A proposta prevê reduzir o período de avaliação das entidades filantrópicas de três anos para um ano. Ao fim desse período, somente terá o certificado renovado quem tiver cumprido sua função social, nas áreas da saúde, educação e assistência social. Além disso, a entidade que tiver o registro cassado deverá recolher as contribuições previdenciárias.

- O modelo tem de mudar em benefícios dos bons - disse ao GLOBO o ministro Luiz Marinho.

Dataprev abre amanhã plano de demissão

Marinho contou que o formato atual não funciona, pois, dificilmente, uma entidade tem condições financeiras de recolher os impostos com três anos de atraso. Elas são autuadas, mas entram na Justiça para ter o registro de volta e continuar sem pagar. Há no ministério, segundo Marinho, entidades que não são fiscalizadas há nove anos.

Nas discussões sobre o assunto, ficou acertado que cada ministério envolvido fiscalizará as entidades sob sua responsabilidade. Hospitais, por exemplo, ficarão com a pasta da Saúde. A única fiscalização existente hoje é a feita pela Receita Federal e se restringe a aspectos burocráticos, como falta de documentação. Marinho ressalta, porém, que há entidades sérias prestando bons serviços à população.

Para dar eficiência e agilidade ao sistema de gestão de informações da Previdência - um gigantesco banco de dados que volta e meia fica fora do ar -, Marinho quer mudar o perfil da Dataprev e já lançou um plano de demissão voluntária para substituir a mão-de-obra por pessoal mais especializado. O Plano de Demissão Incentivada (PDI) começa amanhã e termina em 17 de janeiro.

A reforma administrativa do ministro prevê ainda incentivos aos funcionários, com a criação de uma gratificação por produtividade a quem cumprir metas para melhorar o atendimento nos postos do INSS, a partir de março. O servidor passará por uma avaliação individual e outra coletiva, da equipe que integra. O salário-base do servidor poderá até dobrar de acordo com as avaliações. Essa é uma inovação no poder público.

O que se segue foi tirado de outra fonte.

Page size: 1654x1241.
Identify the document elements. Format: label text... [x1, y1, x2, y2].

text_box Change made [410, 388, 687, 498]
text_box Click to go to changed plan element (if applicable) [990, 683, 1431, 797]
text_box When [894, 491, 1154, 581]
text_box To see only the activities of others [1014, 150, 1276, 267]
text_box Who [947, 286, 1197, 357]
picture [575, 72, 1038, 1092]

Também fazem parte do cardápio o cerco às fraudes e a punição com demissões de funcionários envolvidos em irregularidades. Só este ano foram demitidos 115 servidores, contra 46 no ano anterior. Esse conjunto de medidas, segundo Marinho, se sobrepõe às conclusões do Fórum da Previdência. Os participantes não apontaram no relatório qualquer ação importante para conter o aumento dos gastos previdenciários, nem mesmo para as futuras gerações.

- Essas medidas são mais importantes do que o relatório do Fórum - afirmou o ministro.

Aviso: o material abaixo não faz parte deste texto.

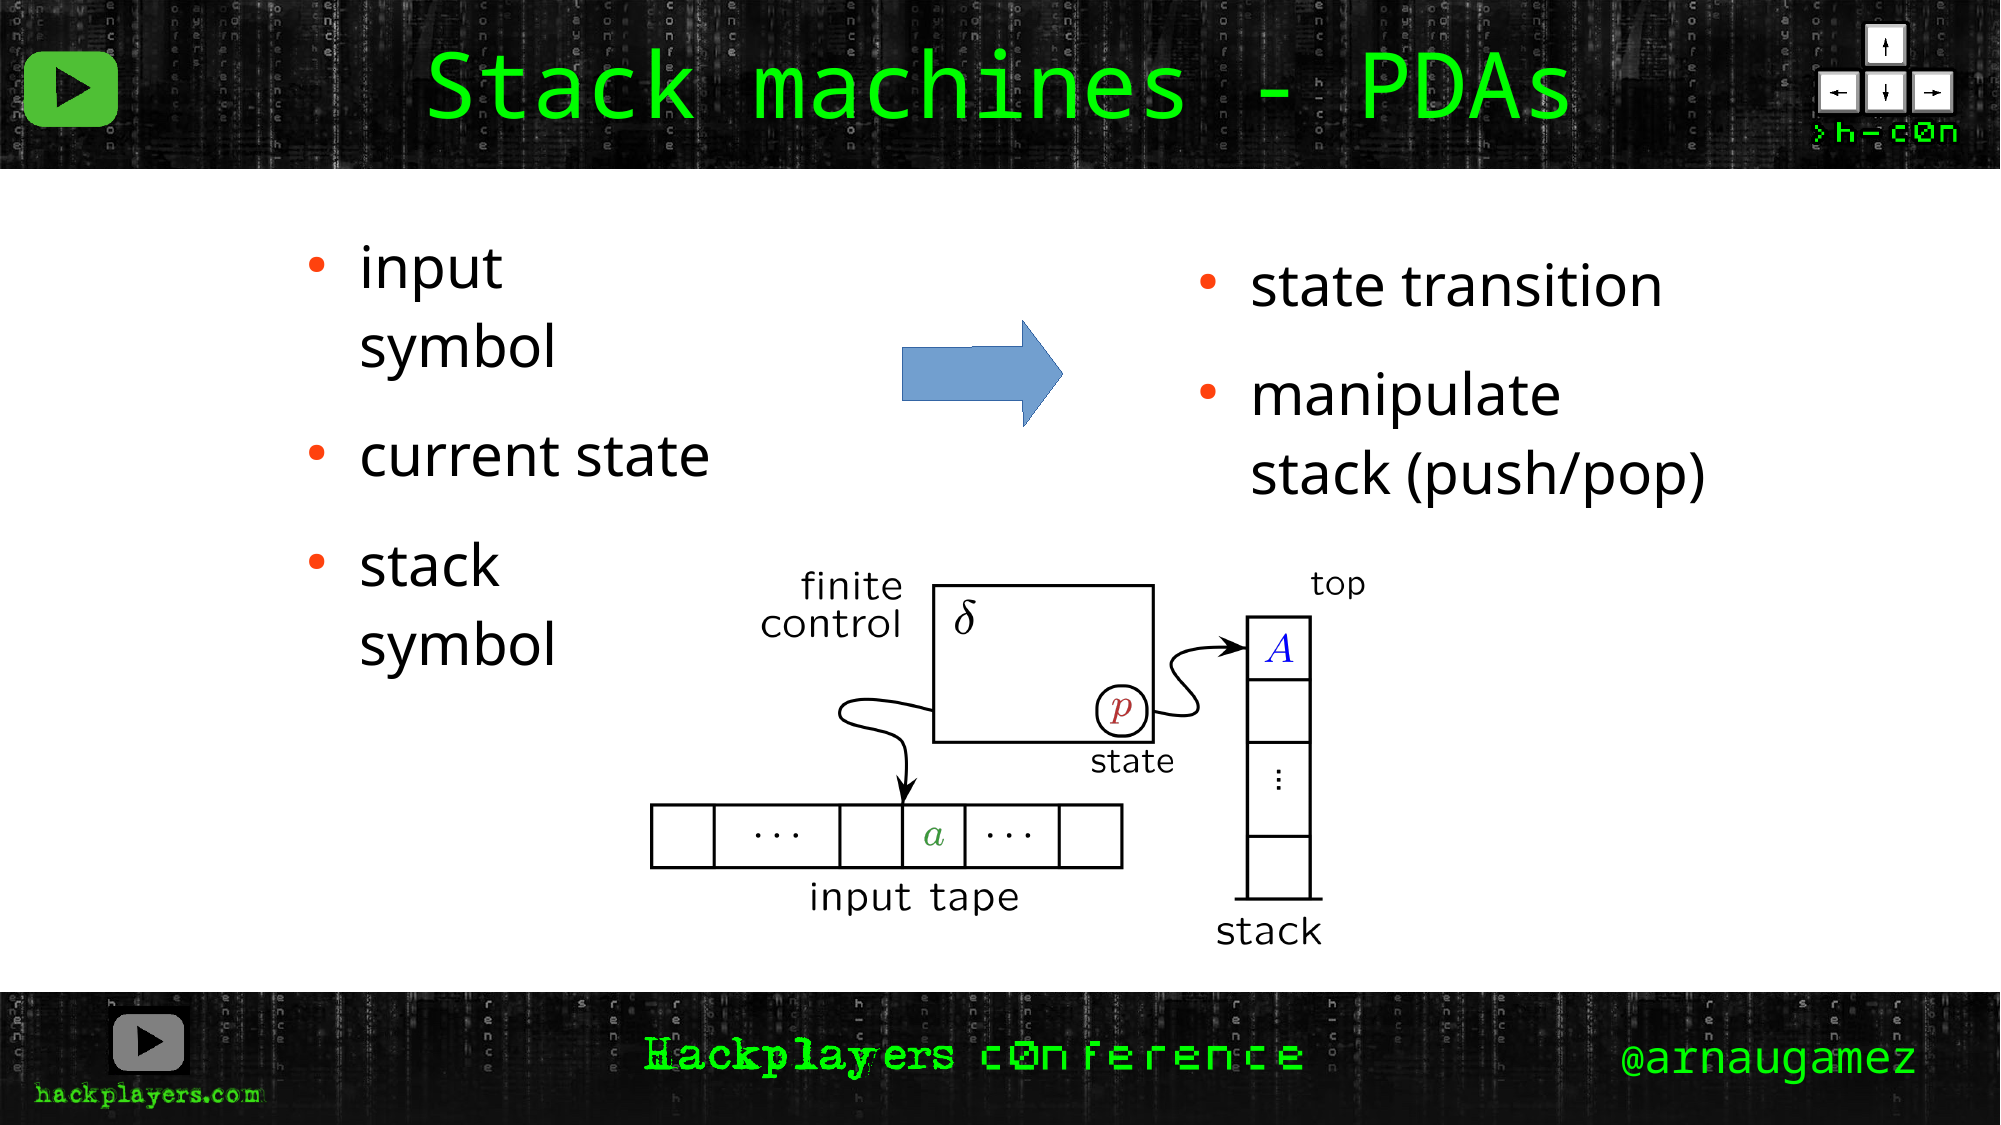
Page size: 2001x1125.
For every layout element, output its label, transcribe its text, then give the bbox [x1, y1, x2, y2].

picture [0, 992, 2000, 1125]
title Stack machines - PDAs [256, 0, 1745, 166]
text_box [902, 320, 1063, 427]
picture [0, 0, 2000, 169]
picture [635, 569, 1365, 946]
list state transition manipulate stack (push/pop) [1179, 243, 1712, 516]
list input symbol current state stack symbol [288, 226, 714, 570]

Marinho contou ainda que o seu antecessor, o atual secretário-executivo da Fazenda, Nelson Machado, investiu na modernização dos equipamentos da Dataprev. Mas, segundo ele, a empresa é formada, basicamente, por veteranos:

- Se uma empresa de tecnologia só emprega veteranos, alguma coisa está errada. Onde estão os jovens recém-formados e cobras no assunto?

A expectativa é de adesão de 20% do quadro de 3.112 funcionários da Dataprev ao PDI. A empresa tem unidades em todas as capitais, sendo que metade do quadro de pessoal está lotada no Rio. Depois do enxugamento, o ministro pretende abrir concurso para contratar técnicos em informática, além de buscar "talentos no mercado". De acordo com dados do ministério, a idade média dos empregados da Dataprev é de 45 anos, e alguns têm mais de 30 anos de serviço. Há muitos casos de empregados em auxílio-doença, alguns há seis anos.

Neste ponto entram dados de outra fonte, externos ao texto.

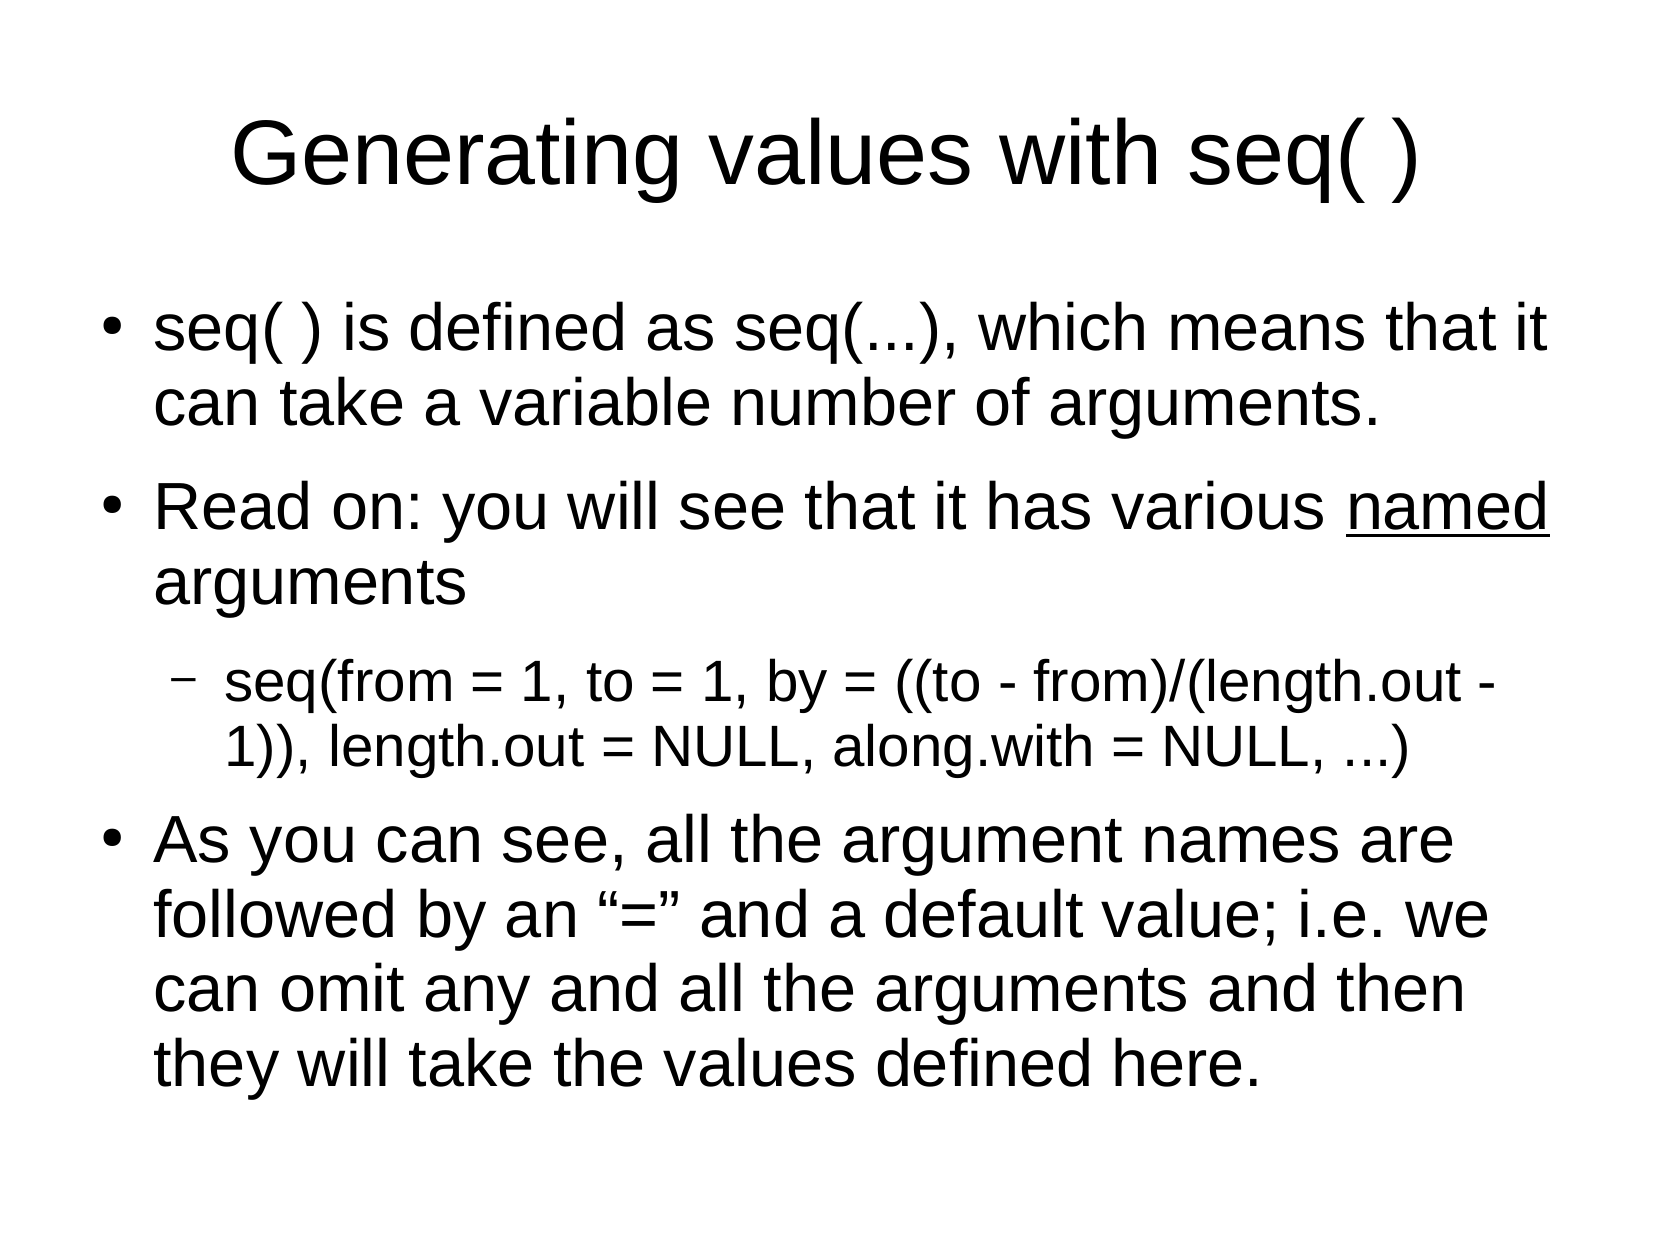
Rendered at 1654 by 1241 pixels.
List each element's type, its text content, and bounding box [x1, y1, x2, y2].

title Generating values with seq( ) [82, 49, 1571, 257]
list seq( ) is defined as seq(...), which means that it can take a variable number of arguments. Read on: you will see that it has various named arguments seq(from = 1, to = 1, by = ((to - from)/(length.out - 1)), length.out = NULL, along.with = NULL, ...) As you can see, all the argument names are followed by an “=” and a default value; i.e. we can omit any and all the arguments and then they will take the values defined here. [82, 290, 1571, 1170]
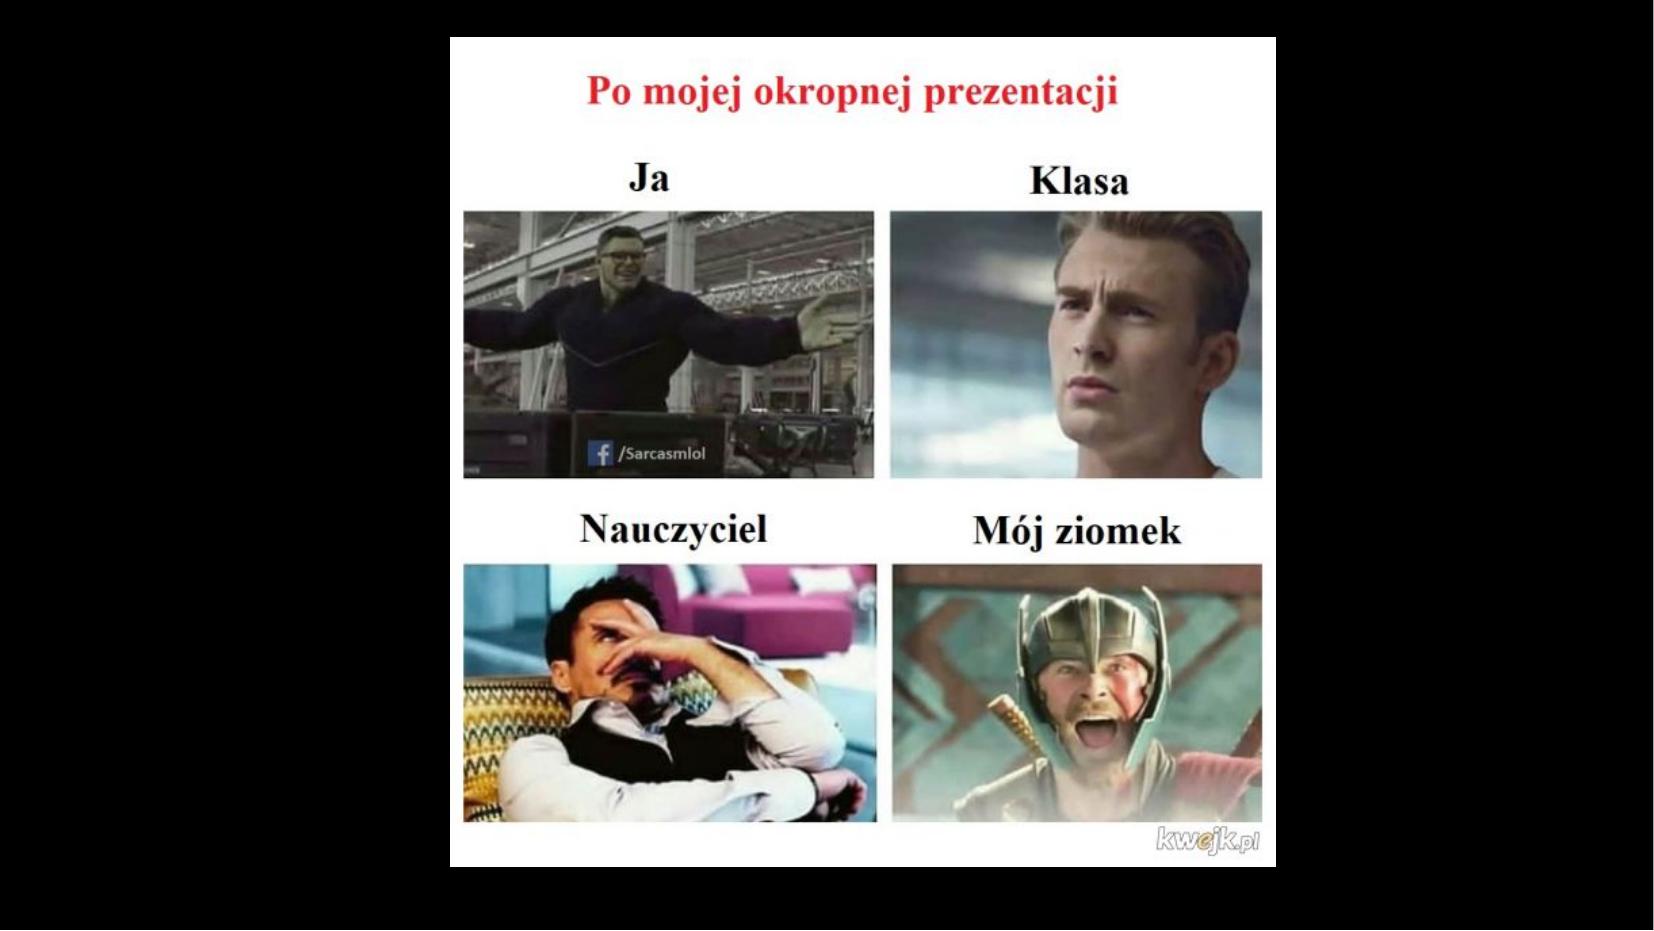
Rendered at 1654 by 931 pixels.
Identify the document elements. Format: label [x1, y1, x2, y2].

picture [450, 37, 1276, 867]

Para Marcelo Caetano, pesquisador do Instituto de Pesquisa Econômica Aplicada (Ipea), as medidas administrativas tocadas pelo governo são importantes, mas insuficientes para atacar a raiz do problema, o crescimento das despesas previdenciárias. Ele destacou que, entre janeiro e outubro deste ano, os gastos com aposentadoria atingiram R$149,4 bilhões, um crescimento real (descontada a inflação) de 6,6%, na comparação com o mesmo período do ano passado. O índice já supera a projeção para o crescimento da economia, de 5%.

- A despeito dessas medidas, as despesas continuam crescendo - disse Caetano, destacando que governo Lula se restringiu à reforma administrativa da Previdência.

O ex-ministro da Previdência José Cechin considera as medidas corretas, mas alerta para a forma de aplicação, que pode torná-las inócuas:

- As medidas vão na direção certa, mas o governo precisa saber adotá-las. Corre-se o risco, por exemplo, de saírem da Dataprev os melhores funcionários, e as avaliações dos funcionários serem sempre positivas, por razões corporativas.